Text section:
BEGIN

If you strolled by Veterans Plaza anytime between May and October last year, you did so in the company of many a winged creature! Overton Park Conservancy’s pilot project to install pollinator-friendly gardens paid off in a huge way. Over the summer, we recorded more than 270 types of invertebrates using these plants as food and shelter, including 36 species of butterflies, 32 species of bees, and 50 species of flies!

We had so much fun taking care of the garden that when our friends at the Memphis Zoo told us about an opportunity to create more pollinator habitat, we jumped at the chance to partner. In the fall, we were jointly awarded a Saving Animals From Extinction (SAFE) grant from the Association of Zoos and Aquariums to focus on monarch conservation.
Monarchs have a multi-step migration pattern, where adults that overwinter in the mountains of Mexico fly north in spring, stopping to breed wherever they can find milkweed plants. Because milkweed is the only food their caterpillars can eat, any pocket of these flowers is likely to benefit monarchs. When this generation of caterpillars transform into adults, they then fly north and repeat the process. By the end of the summer, the continent is covered in a new generation of monarchs, the final brood of which begins to move back towards Mexico.

Monarch populations have declined dramatically just in the last decade due to habitat loss, drought affecting the growth of host and nectar plants, and the use of herbicides and pesticides. The SAFE grant is intended to create new areas of habitat for monarchs and to educate people about how they can help conserve the species.
As part of our grant, this year we replanted the Veterans Plaza beds with even more milkweed and native plants (replacing the non-native lantana that was left over from years past). We also created a large bed adjacent to one of the greenhouses in the park’s southeast corner, which we filled in with hundreds of native plant plugs supplied by The Works. A second plot will be seeded with native wildflowers. This all amounts to a safe haven for monarchs that will benefits hundreds of other insect species as well.
While we documented 270+ species last summer, this year we’ll also be collecting baseline data of how monarchs are using the gardens. Over the summer, we’ll conduct regular monitoring of milkweed plants and record the numbers of eggs, larvae, pupae, and adult monarchs to see the impact we’re having.
We hope to create some programming by early fall that gives you the opportunity to check out the southeast corner plot, and we welcome you to visit the Veterans Plaza beds all summer long!

END

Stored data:
BEGIN

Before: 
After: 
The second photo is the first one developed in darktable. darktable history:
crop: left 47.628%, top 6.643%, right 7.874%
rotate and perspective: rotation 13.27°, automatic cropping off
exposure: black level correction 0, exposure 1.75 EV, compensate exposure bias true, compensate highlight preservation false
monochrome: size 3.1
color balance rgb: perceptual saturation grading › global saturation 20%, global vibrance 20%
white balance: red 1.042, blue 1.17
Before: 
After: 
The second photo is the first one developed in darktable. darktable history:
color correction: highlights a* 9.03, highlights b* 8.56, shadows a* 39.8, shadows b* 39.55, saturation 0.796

END

Could you reproduce the passage of the pollinator gardens text between "We had so much" and "back towards Mexico.", inclusive? Rely only on the text about the pollinator gardens.

Solved exercise:
We had so much fun taking care of the garden that when our friends at the Memphis Zoo told us about an opportunity to create more pollinator habitat, we jumped at the chance to partner. In the fall, we were jointly awarded a Saving Animals From Extinction (SAFE) grant from the Association of Zoos and Aquariums to focus on monarch conservation.
Monarchs have a multi-step migration pattern, where adults that overwinter in the mountains of Mexico fly north in spring, stopping to breed wherever they can find milkweed plants. Because milkweed is the only food their caterpillars can eat, any pocket of these flowers is likely to benefit monarchs. When this generation of caterpillars transform into adults, they then fly north and repeat the process. By the end of the summer, the continent is covered in a new generation of monarchs, the final brood of which begins to move back towards Mexico.